*** RECORDS PROVIDED ***

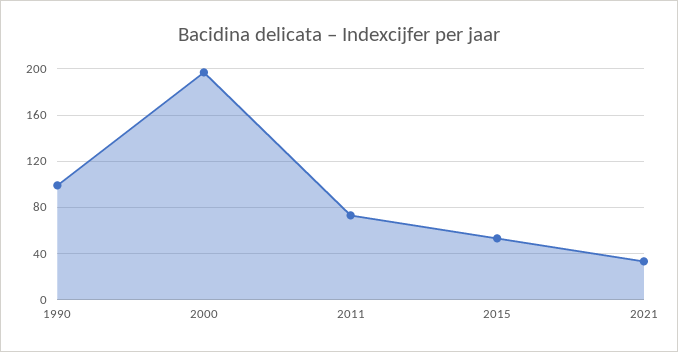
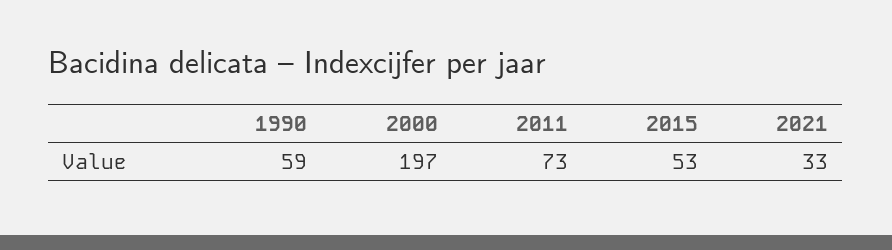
  {
-   "1990": 100,
+   "1990": 59,
    "2000": 197,
    "2011": 73,
    "2015": 53,
    "2021": 33
  }

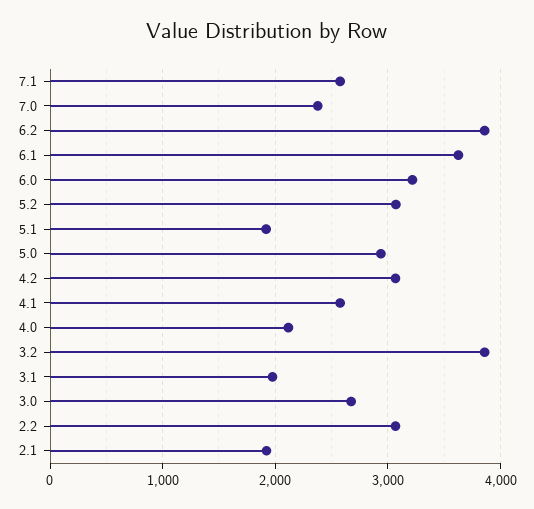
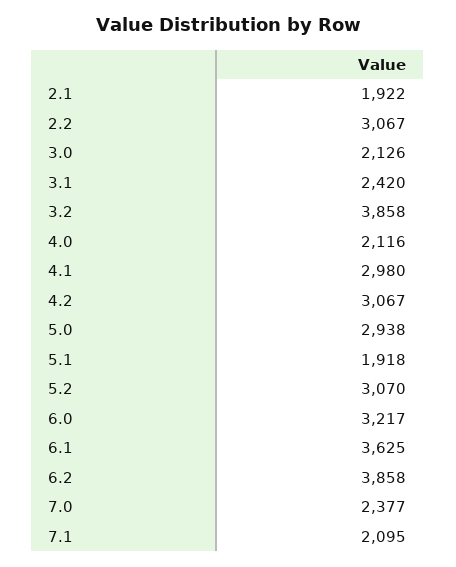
  {
-   "7.1": 2600,
+   "7.1": 2095,
    "7.0": 2377,
    "6.2": 3858,
    "6.1": 3625,
    "6.0": 3217,
    "5.2": 3070,
    "5.1": 1918,
    "5.0": 2938,
    "4.2": 3067,
-   "4.1": 2600,
+   "4.1": 2980,
    "4.0": 2116,
    "3.2": 3858,
-   "3.1": 2000,
+   "3.1": 2420,
-   "3.0": 2700,
+   "3.0": 2126,
    "2.2": 3067,
    "2.1": 1922
  }

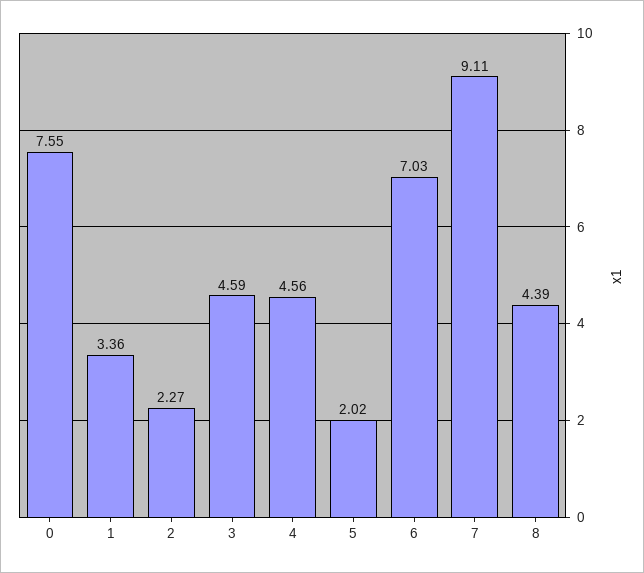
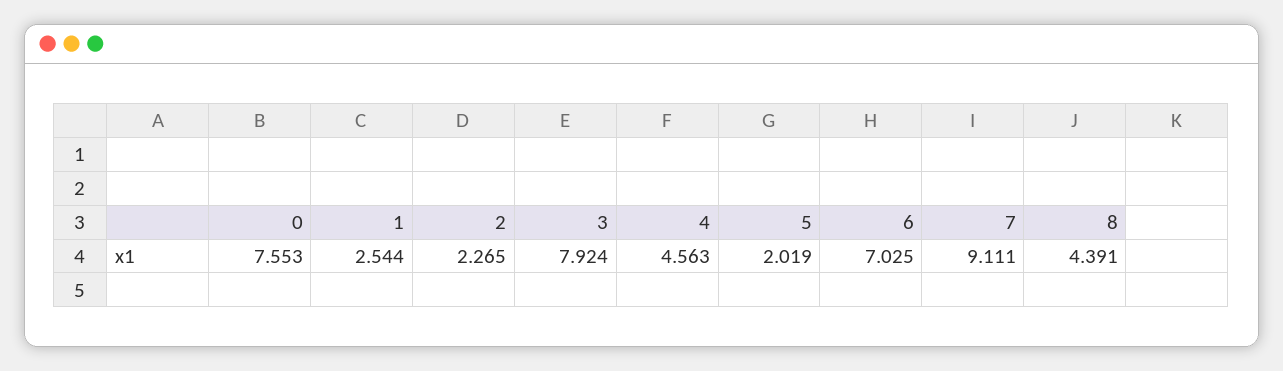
  {
    "0": 7.553,
-   "1": 3.36,
+   "1": 2.544,
    "2": 2.265,
-   "3": 4.59,
+   "3": 7.924,
    "4": 4.563,
    "5": 2.019,
    "6": 7.025,
    "7": 9.111,
    "8": 4.391
  }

*** End of RECORDS PROVIDED ***

* WHAT THE TASK REQUIRES
None of the pictures belongs in the answer, but all the entries must be repeated exactly.

* RESPONSE TO THIS EXERCISE
  {
-   "1990": 100,
+   "1990": 59,
    "2000": 197,
    "2011": 73,
    "2015": 53,
    "2021": 33
  }

  {
-   "7.1": 2600,
+   "7.1": 2095,
    "7.0": 2377,
    "6.2": 3858,
    "6.1": 3625,
    "6.0": 3217,
    "5.2": 3070,
    "5.1": 1918,
    "5.0": 2938,
    "4.2": 3067,
-   "4.1": 2600,
+   "4.1": 2980,
    "4.0": 2116,
    "3.2": 3858,
-   "3.1": 2000,
+   "3.1": 2420,
-   "3.0": 2700,
+   "3.0": 2126,
    "2.2": 3067,
    "2.1": 1922
  }

  {
    "0": 7.553,
-   "1": 3.36,
+   "1": 2.544,
    "2": 2.265,
-   "3": 4.59,
+   "3": 7.924,
    "4": 4.563,
    "5": 2.019,
    "6": 7.025,
    "7": 9.111,
    "8": 4.391
  }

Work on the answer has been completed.